> Your instructions
Copy the text of every row below word for word, and leave out the pictures.

┏━━

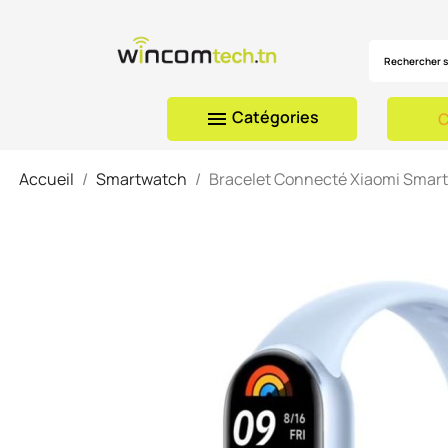
Catégories

C
Accueil
Smartwatch
Bracelet Connecté Xiaomi Smart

┗━━

> Response to the task
Catégories

C
Accueil
Smartwatch
Bracelet Connecté Xiaomi Smart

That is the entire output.